# Newmen Evolution SL X.A25 Freilauf laut



## stones73 (17. Oktober 2019)

Hallo,

habe auf meinem neuen Bike den Newmen Evolution SL X.A25 Laufradsatz drauf.
Allerdings empfinde ich den Freilauf extrem laut.

Gibt es hier eine möglichkeit den leiser zu machen oder Kompatible Freiläufe die leiser sind?

Gruß
Stones73


----------



## Laktathunter (17. Oktober 2019)

stones73 schrieb:


> Hallo,
> 
> habe auf meinem neuen Bike den Newmen Evolution SL X.A25 Laufradsatz drauf.
> Allerdings empfinde ich den Freilauf extrem laut.
> ...


Fett rein, auch wenn das Newmen nicht zwingend empfiehlt um die Beweglichkeit der Zahnscheibe nicht zu beinflussen. Funzt bei mir bis dato problemlos


----------



## MTB-News.de




----------



## stones73 (17. Oktober 2019)

_AUFGABEN_
• 1. Was rät Laktathunter im Forumsthread über den lauten Freilauf, um das Geräusch zu verringern?
• 2. Führen Sie den Forumsthread über den lauten Freilauf des Newmen-Laufradsatzes fort.

_BEREITGESTELLTE DATEN_

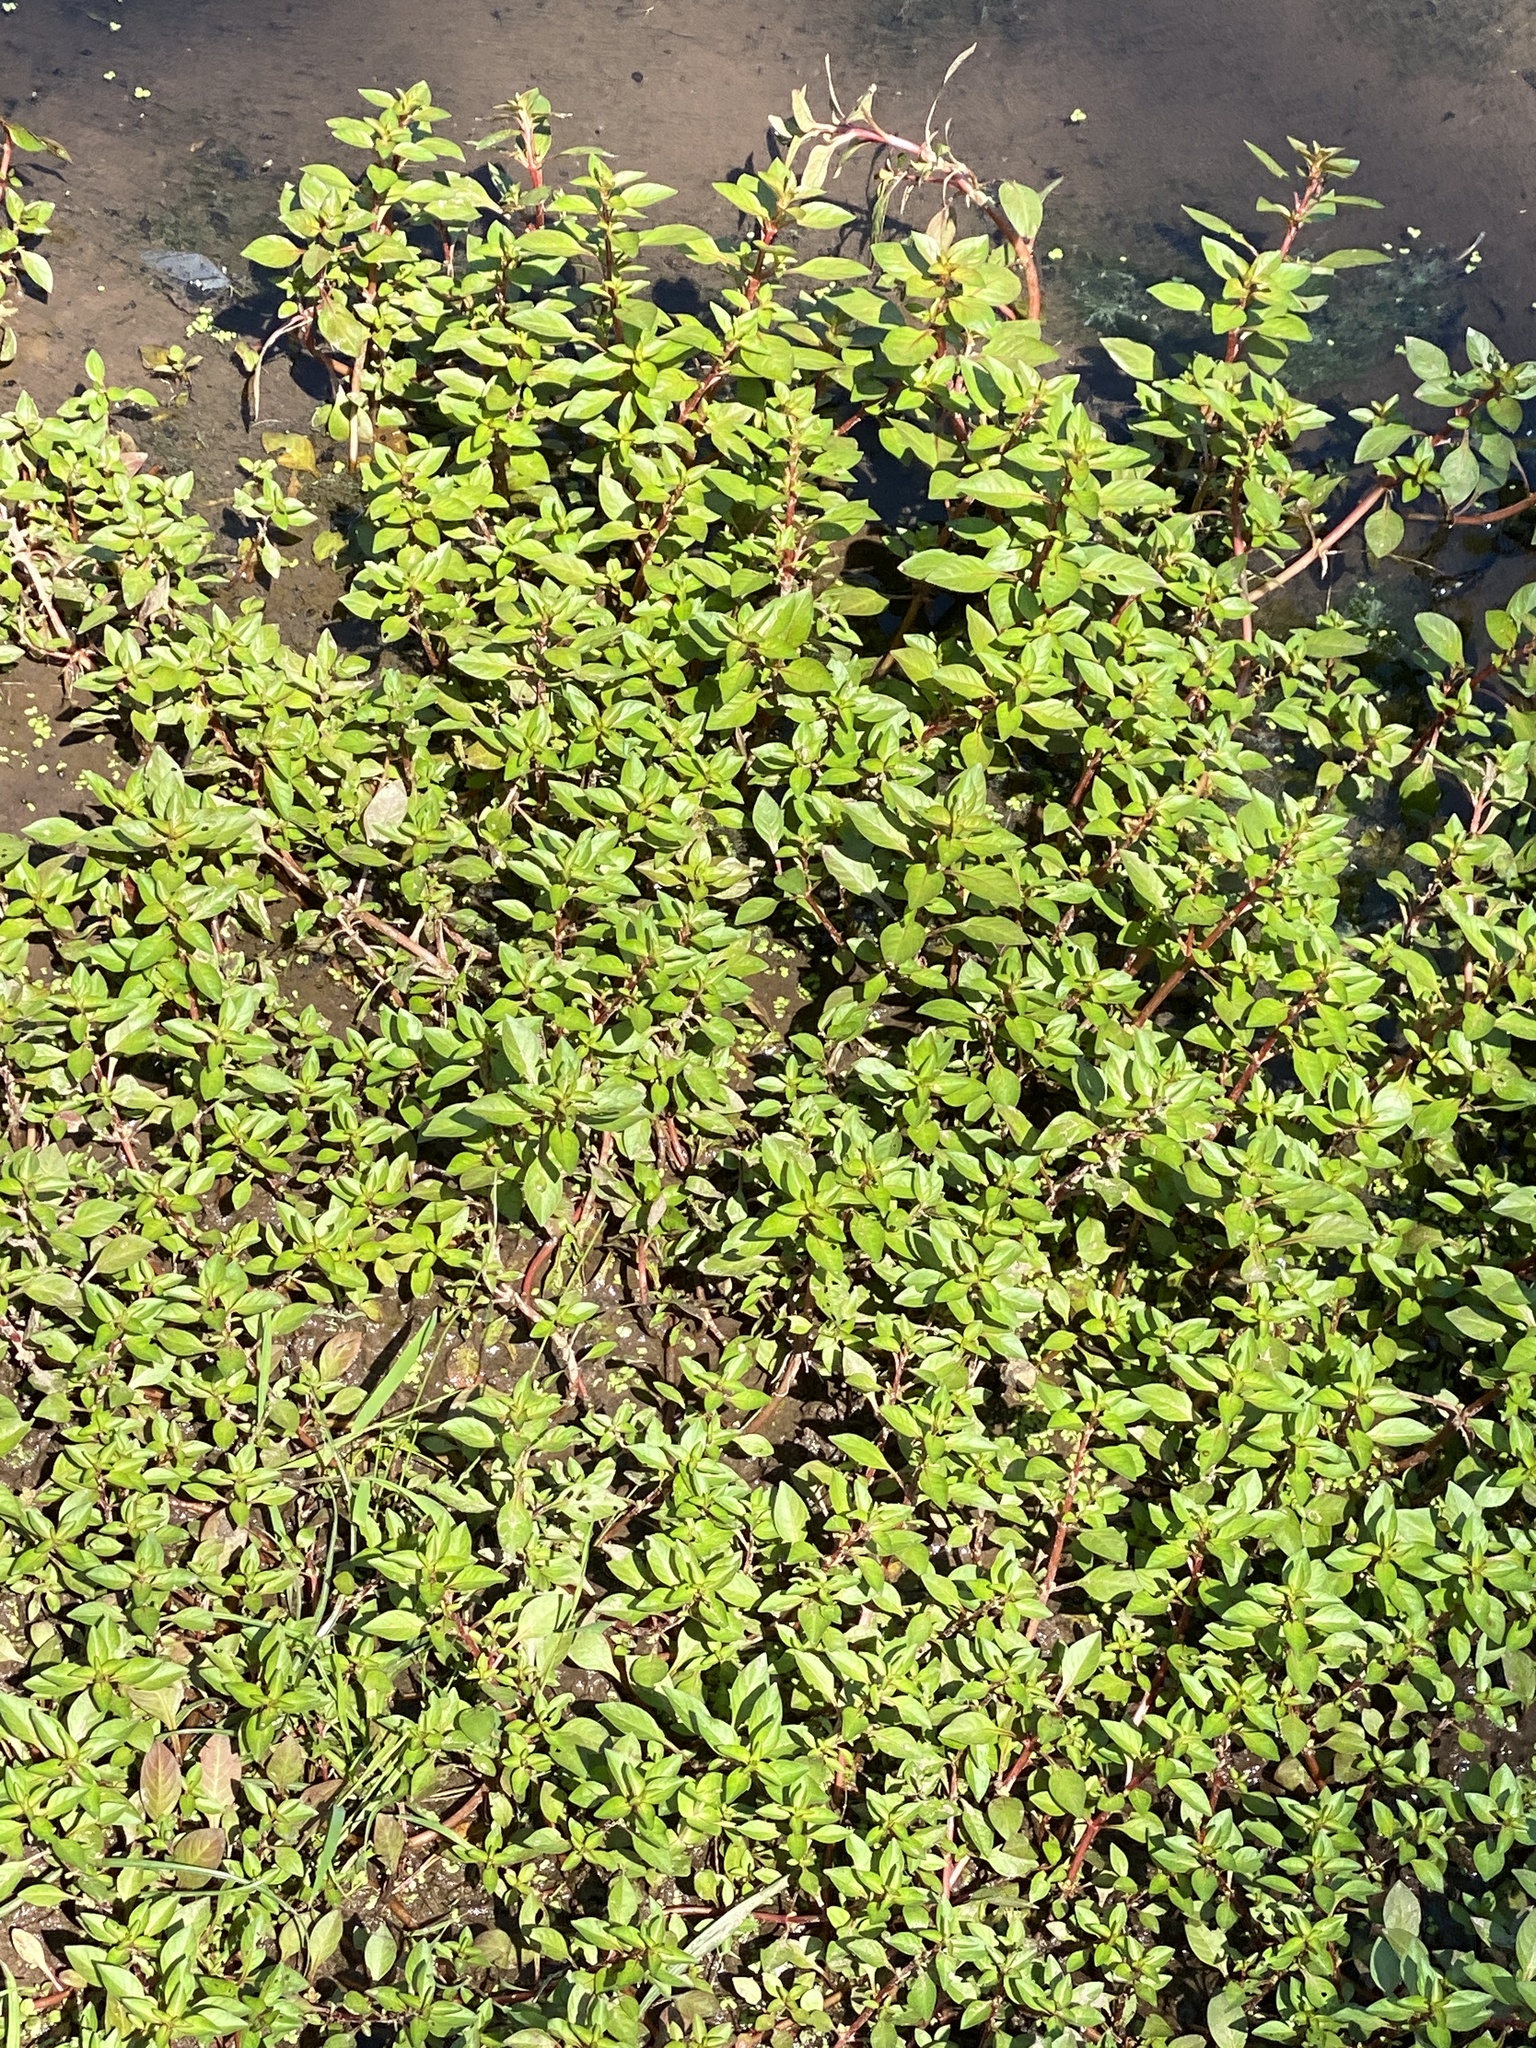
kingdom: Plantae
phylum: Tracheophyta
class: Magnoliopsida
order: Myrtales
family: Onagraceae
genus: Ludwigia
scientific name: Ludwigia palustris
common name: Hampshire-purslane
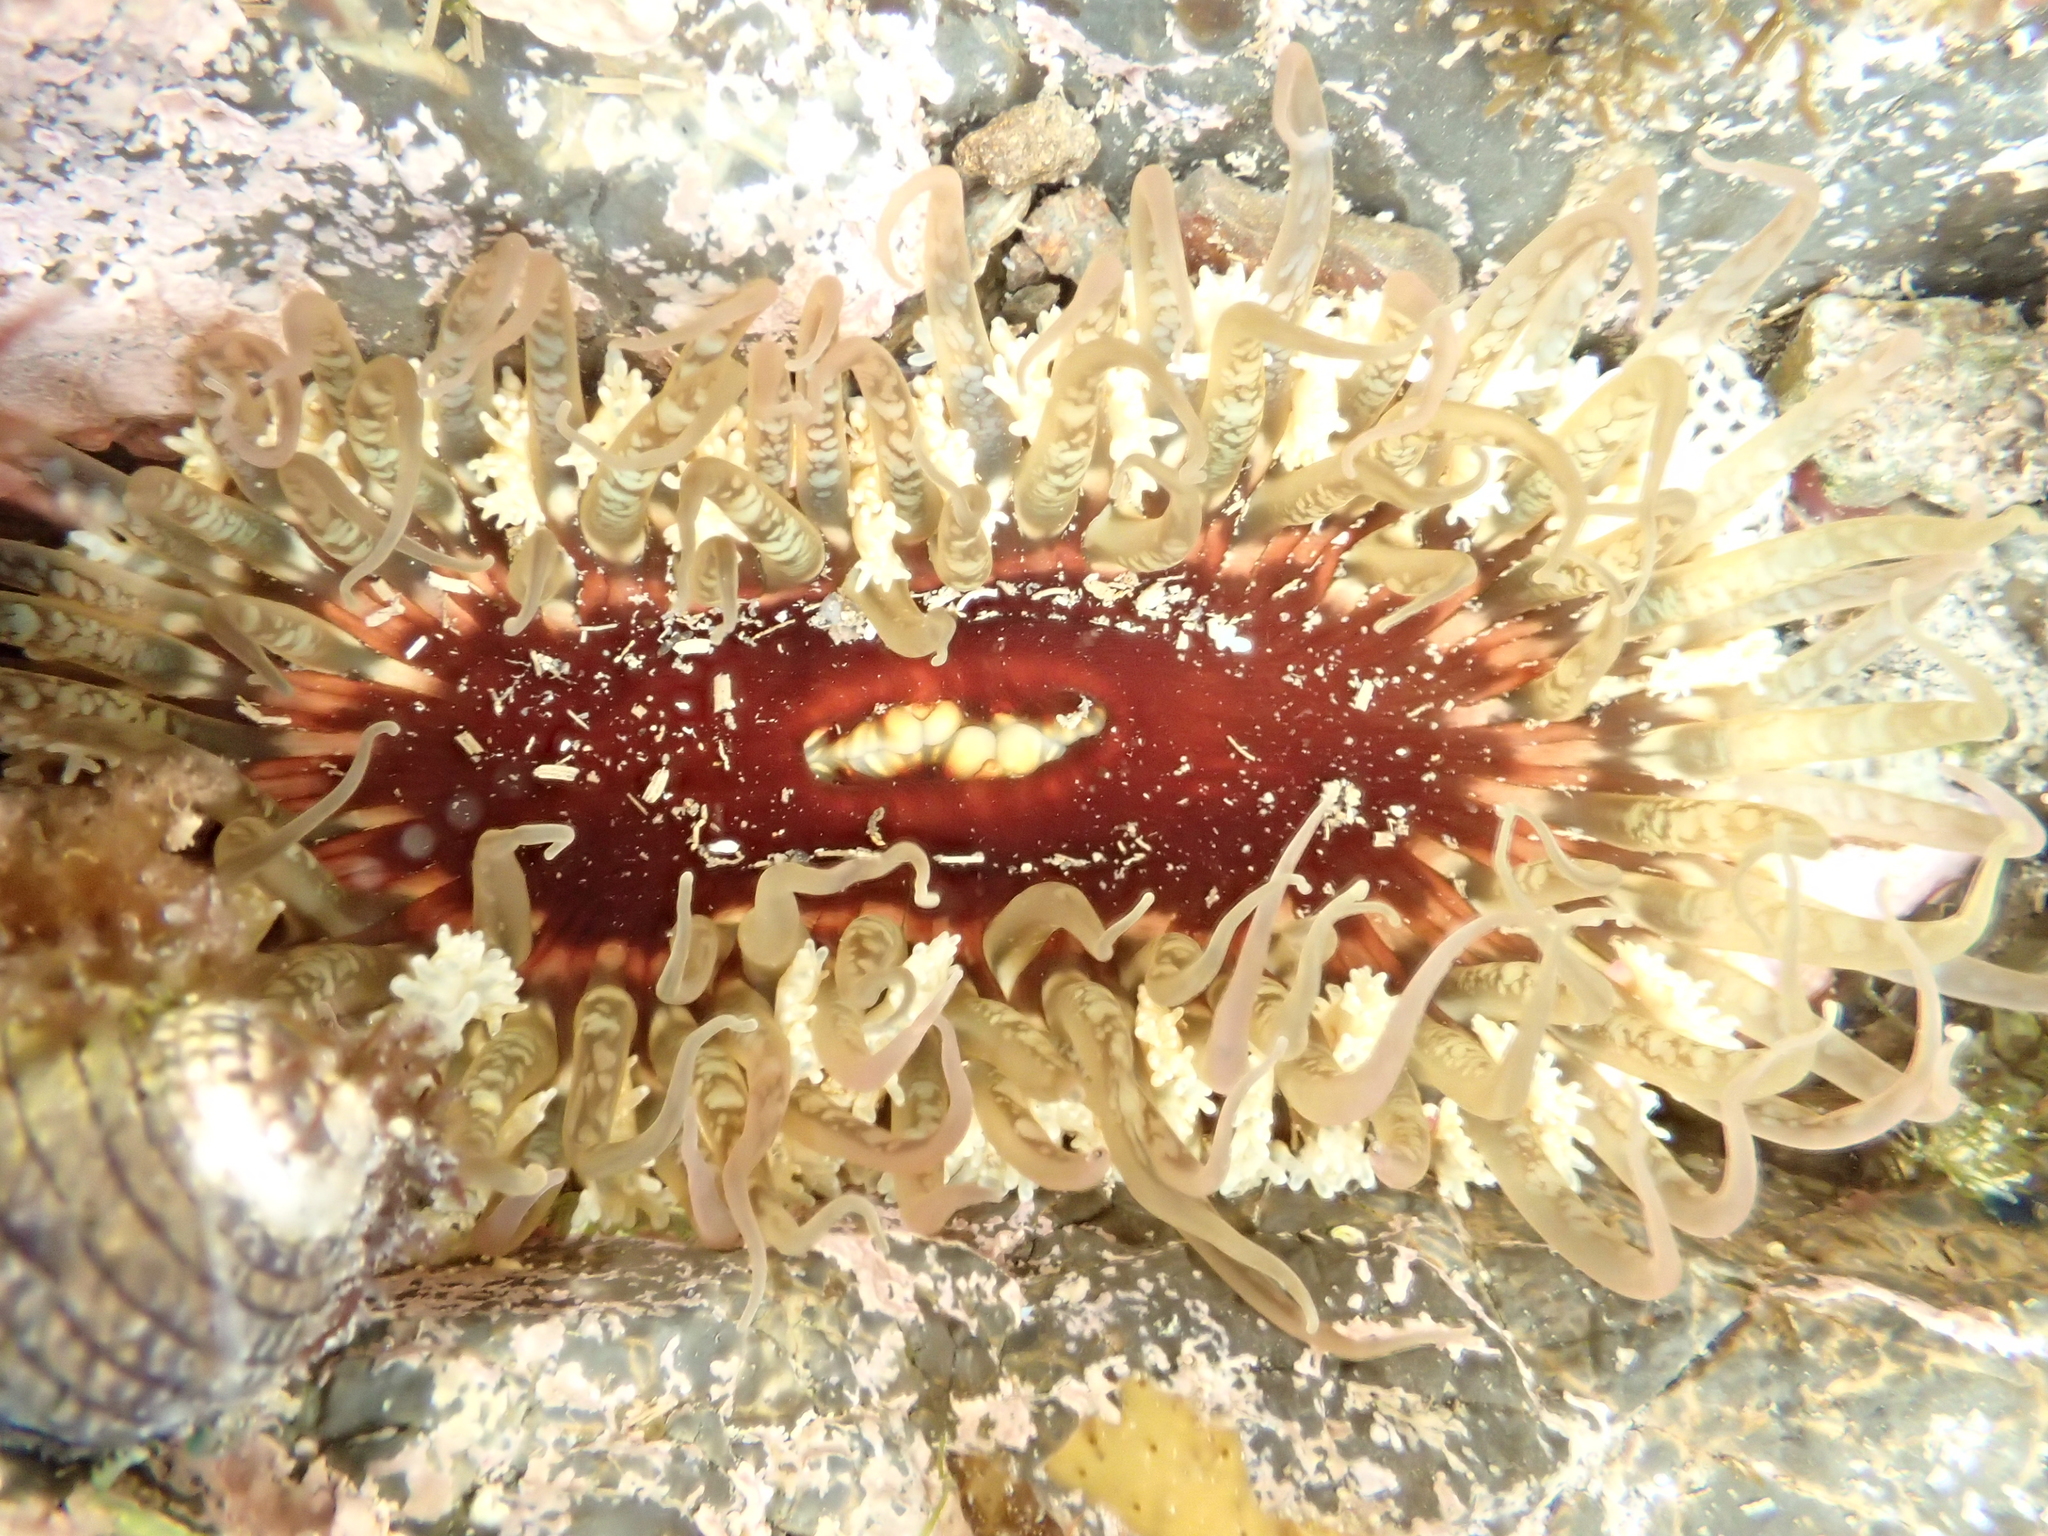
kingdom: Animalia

_LÖSUNGEN_
• 1. Er rät, Fett in den Freilauf zu geben, auch wenn Newmen das nicht unbedingt empfiehlt.

• 2.
Fett rein, ok.. da muss ich mir mal anschauen wie ich da ran komme...
so wie das aussiht brauche ich dazu das Endkappenwerkzeug ?
Wenn hier ein Newmen Mitarbeiter noch was dazu sagen könnte wäre das natürlich auch super


----------



## feedyourhead (17. Oktober 2019)

stones73 schrieb:


> da muss ich mir mal anschauen wie ich da ran komme...


https://www.newmen-components.de/de/493/service/videos/


----------



## Laktathunter (17. Oktober 2019)

stones73 schrieb:


> Fett rein, ok.. da muss ich mir mal anschauen wie ich da ran komme...
> Wenn hier ein Newmen Mitarbeiter noch was dazu sagen könnte wäre das natürlich auch super


Endkappe abziehen und Freilauf abziehen.


----------



## stones73 (17. Oktober 2019)

ok.. sieht einfach aus.. brauch ich nur noch das Werkzeug oder gibts da alternativen?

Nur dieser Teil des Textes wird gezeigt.